Paavo Matsin: Gogols Disko (Homunculus Verlag)

Wollte man den neuen Roman von Paavo Matsin kurz charakterisieren, könnte man sagen: Schräge Typen erleben seltsame Dinge an merkwürdigen Orten. Schauplatz ist die estnische Stadt Viljandi – sie ist, wie das gesamte Estland, von einem neuen russischen Zarenreich annektiert! Und damit wären wir in der Zukunft und mittendrin im estnischen Urtrauma. Aber auch mitten drin in Gogols Disko.

Der 1970 in Tallinn geborene, heute in Viljandi lebende Schriftsteller und Literaturkritiker ist eine der schillerndsten Künstlerpersönlichkeiten seines Landes. Er scheint einen Hang zur Esoterik zu haben, die er jedoch in seinem neuen Roman trefflich aufs Korn nimmt – wie auch die Neigung vieler Osteuropäer zu ausgiebigem Wodkagenuss. Dieser mag zu den Visionen beitragen, die die Personen in Gogols Disko des Öfteren erleben. Außerdem kommt der Musik eine tragende Rolle zu in dieser Geschichte um charmante, durchgeknallte Diebe, Tagediebe, Kleinkriminelle.

> Datenauszüge:

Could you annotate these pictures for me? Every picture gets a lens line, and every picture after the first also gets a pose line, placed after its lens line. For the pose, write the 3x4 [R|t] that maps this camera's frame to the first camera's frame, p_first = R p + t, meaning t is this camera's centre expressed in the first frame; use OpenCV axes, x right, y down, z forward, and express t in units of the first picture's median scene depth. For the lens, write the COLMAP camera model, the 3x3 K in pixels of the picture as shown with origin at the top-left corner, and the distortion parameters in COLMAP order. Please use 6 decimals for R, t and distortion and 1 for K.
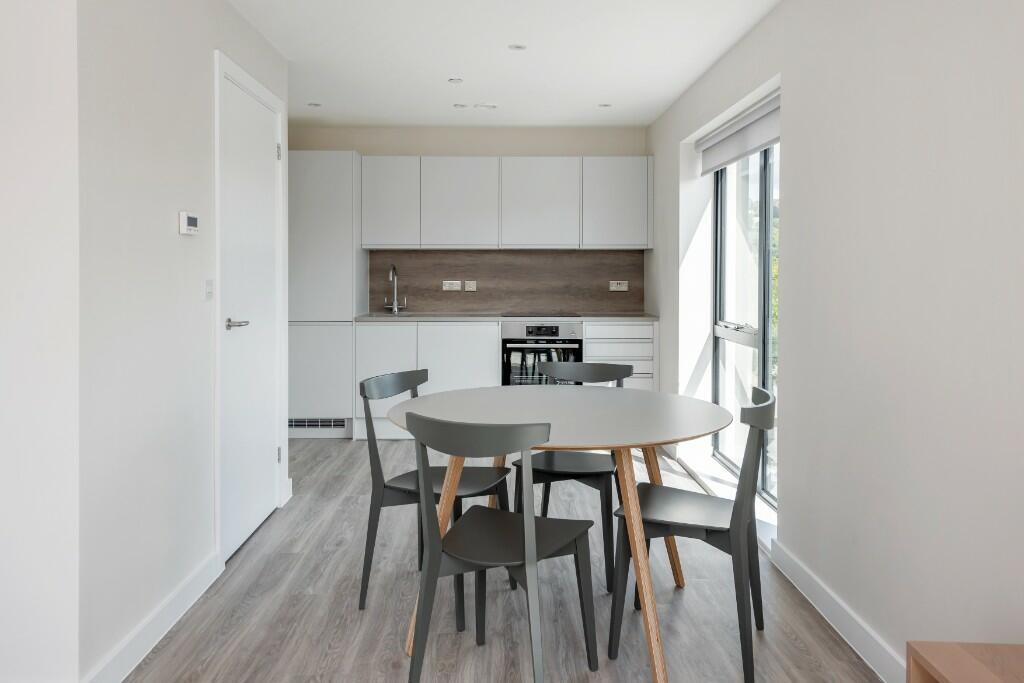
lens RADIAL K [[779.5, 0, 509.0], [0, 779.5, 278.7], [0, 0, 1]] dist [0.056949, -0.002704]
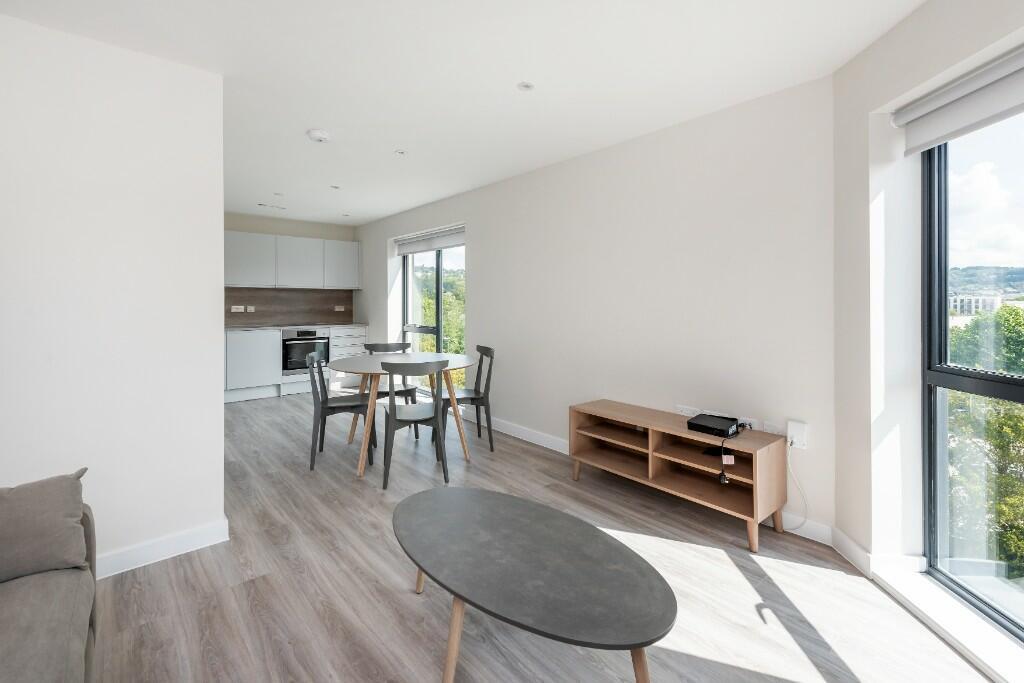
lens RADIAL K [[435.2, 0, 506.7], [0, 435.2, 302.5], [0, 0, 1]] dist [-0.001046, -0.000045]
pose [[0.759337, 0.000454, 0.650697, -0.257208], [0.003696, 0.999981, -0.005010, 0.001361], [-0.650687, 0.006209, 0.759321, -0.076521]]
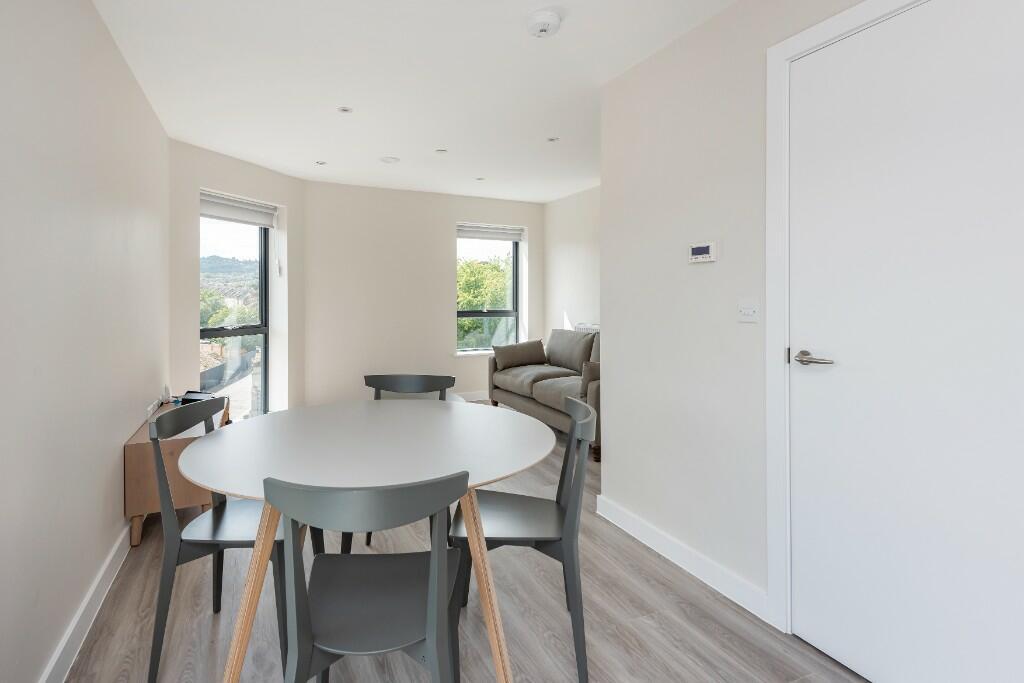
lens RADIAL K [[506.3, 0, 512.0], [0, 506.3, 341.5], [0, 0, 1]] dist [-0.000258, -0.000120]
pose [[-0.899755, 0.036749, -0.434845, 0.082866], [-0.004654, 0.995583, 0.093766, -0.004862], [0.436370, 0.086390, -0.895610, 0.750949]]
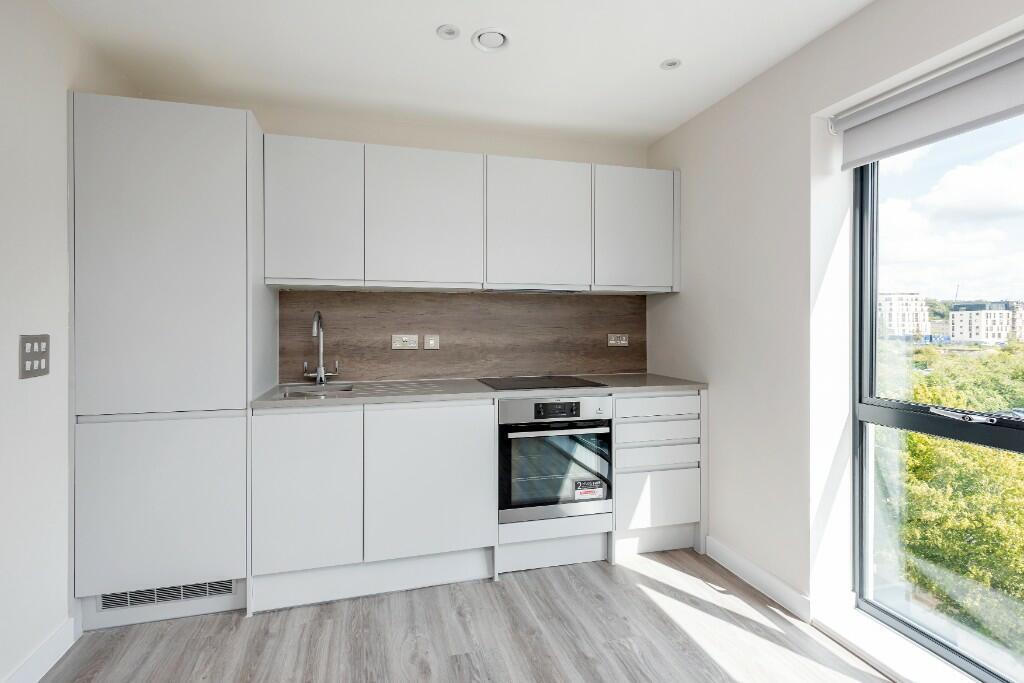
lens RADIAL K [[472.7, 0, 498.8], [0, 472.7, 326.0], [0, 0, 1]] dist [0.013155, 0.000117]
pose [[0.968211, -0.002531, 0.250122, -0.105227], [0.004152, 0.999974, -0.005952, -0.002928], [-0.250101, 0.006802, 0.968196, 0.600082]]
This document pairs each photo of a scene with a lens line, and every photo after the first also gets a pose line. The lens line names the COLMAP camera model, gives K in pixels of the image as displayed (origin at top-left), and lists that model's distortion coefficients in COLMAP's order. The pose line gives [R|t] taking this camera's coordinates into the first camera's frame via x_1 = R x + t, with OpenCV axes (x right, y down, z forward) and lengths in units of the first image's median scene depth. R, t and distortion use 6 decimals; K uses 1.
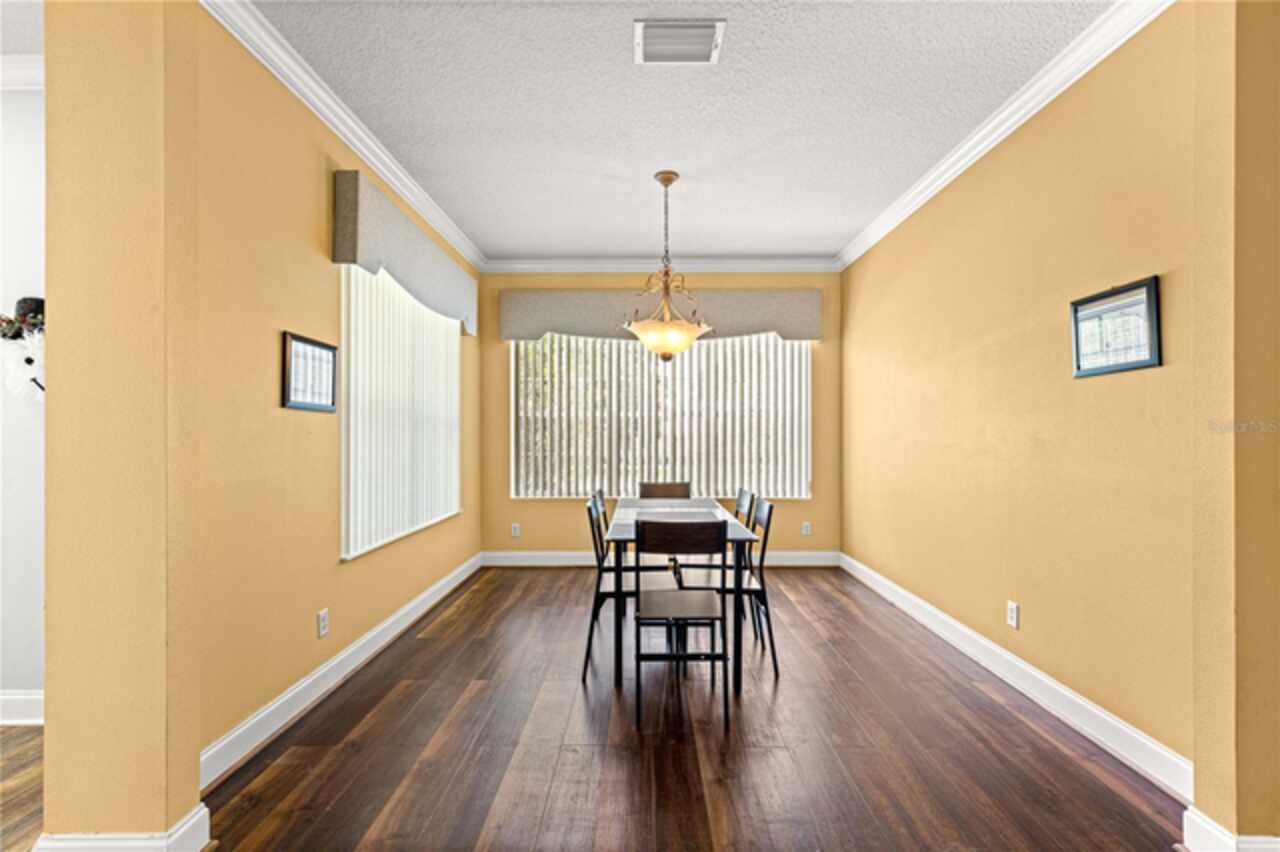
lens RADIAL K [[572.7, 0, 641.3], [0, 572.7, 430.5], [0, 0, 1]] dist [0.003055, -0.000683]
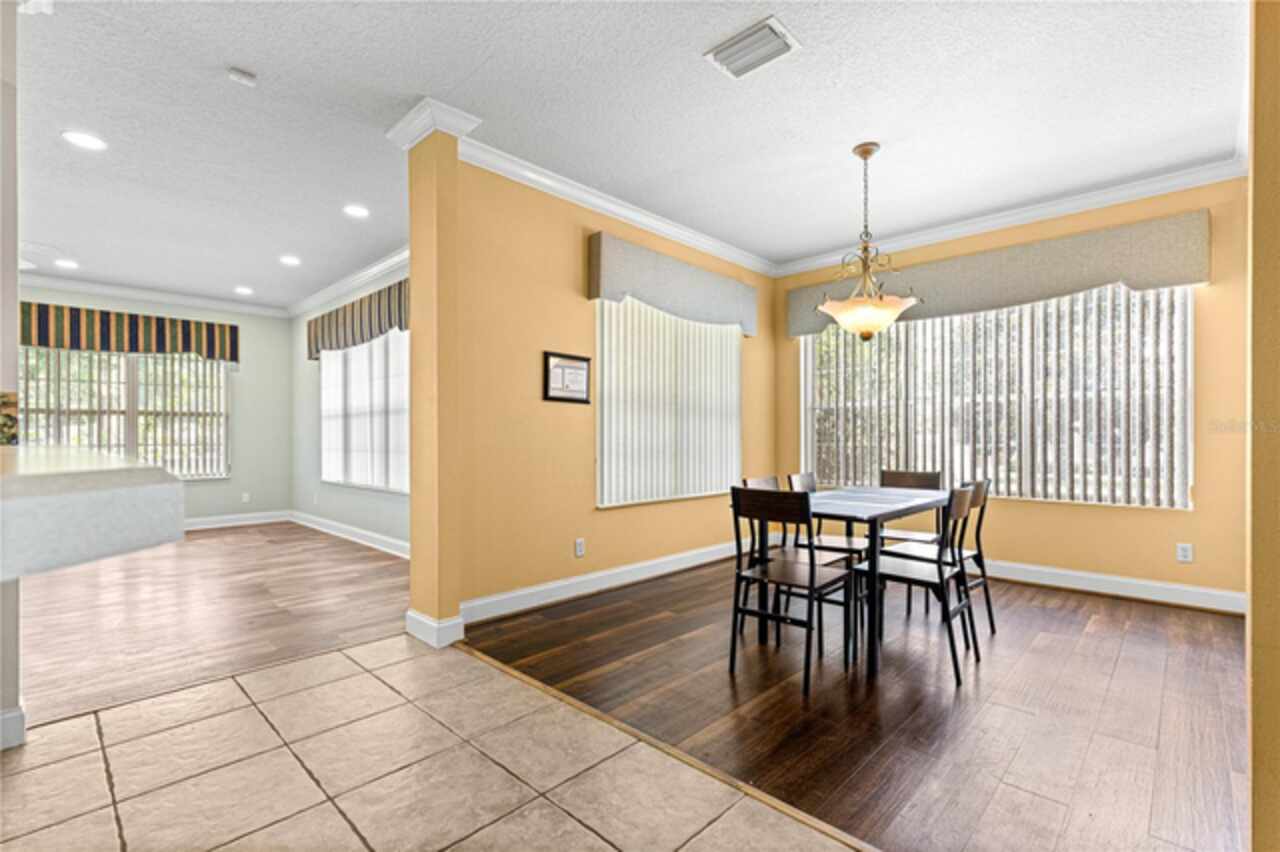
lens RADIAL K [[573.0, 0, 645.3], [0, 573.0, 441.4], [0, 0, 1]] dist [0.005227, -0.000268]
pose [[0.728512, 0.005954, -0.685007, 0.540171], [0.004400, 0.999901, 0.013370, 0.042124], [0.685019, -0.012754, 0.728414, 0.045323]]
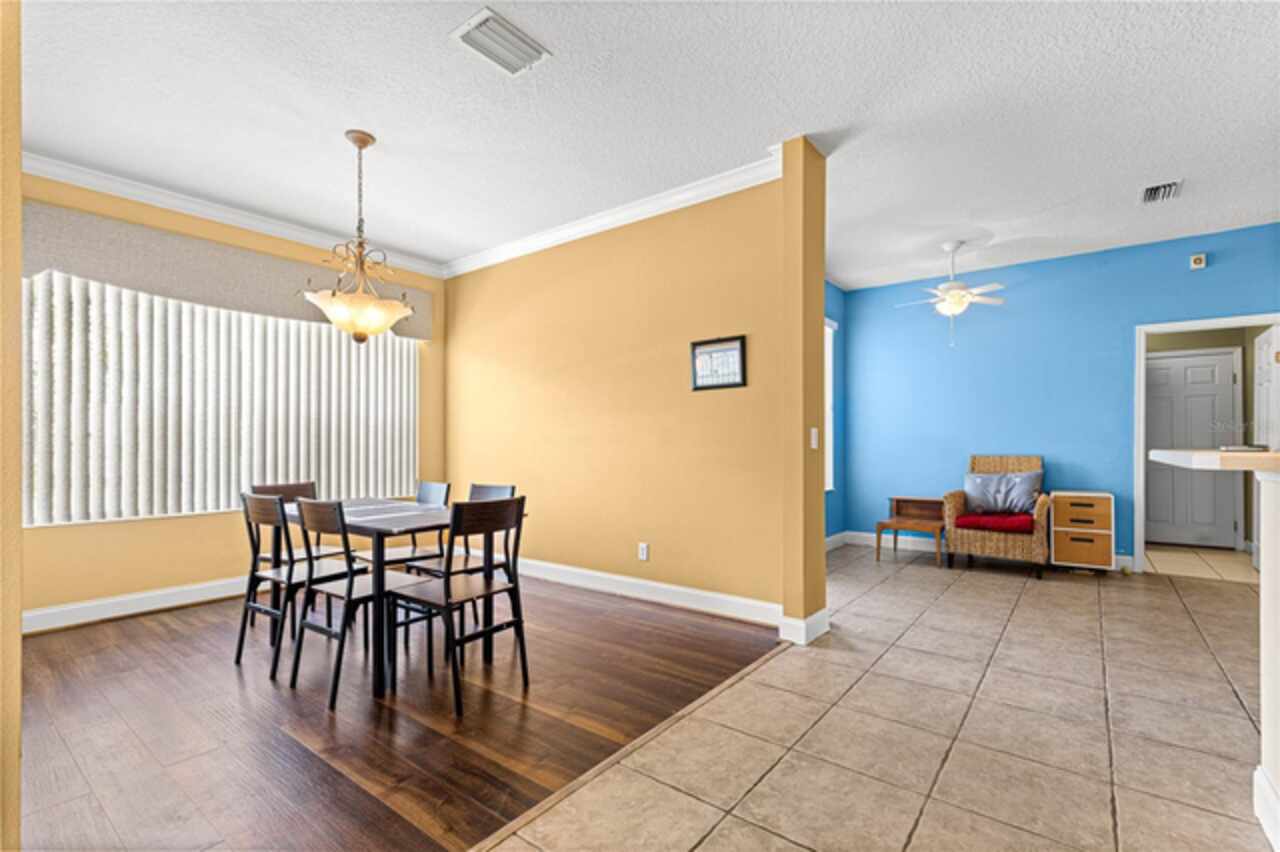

> Aufgabenstellung:
Gib die Buchbesprechung zu Paavo Matsins Roman „Gogols Disko“ vollständig und Wort für Wort wieder. Die Einträge spielen hierfür keine Rolle.

> Musterlösung:
Paavo Matsin: Gogols Disko (Homunculus Verlag)

Wollte man den neuen Roman von Paavo Matsin kurz charakterisieren, könnte man sagen: Schräge Typen erleben seltsame Dinge an merkwürdigen Orten. Schauplatz ist die estnische Stadt Viljandi – sie ist, wie das gesamte Estland, von einem neuen russischen Zarenreich annektiert! Und damit wären wir in der Zukunft und mittendrin im estnischen Urtrauma. Aber auch mitten drin in Gogols Disko.

Der 1970 in Tallinn geborene, heute in Viljandi lebende Schriftsteller und Literaturkritiker ist eine der schillerndsten Künstlerpersönlichkeiten seines Landes. Er scheint einen Hang zur Esoterik zu haben, die er jedoch in seinem neuen Roman trefflich aufs Korn nimmt – wie auch die Neigung vieler Osteuropäer zu ausgiebigem Wodkagenuss. Dieser mag zu den Visionen beitragen, die die Personen in Gogols Disko des Öfteren erleben. Außerdem kommt der Musik eine tragende Rolle zu in dieser Geschichte um charmante, durchgeknallte Diebe, Tagediebe, Kleinkriminelle.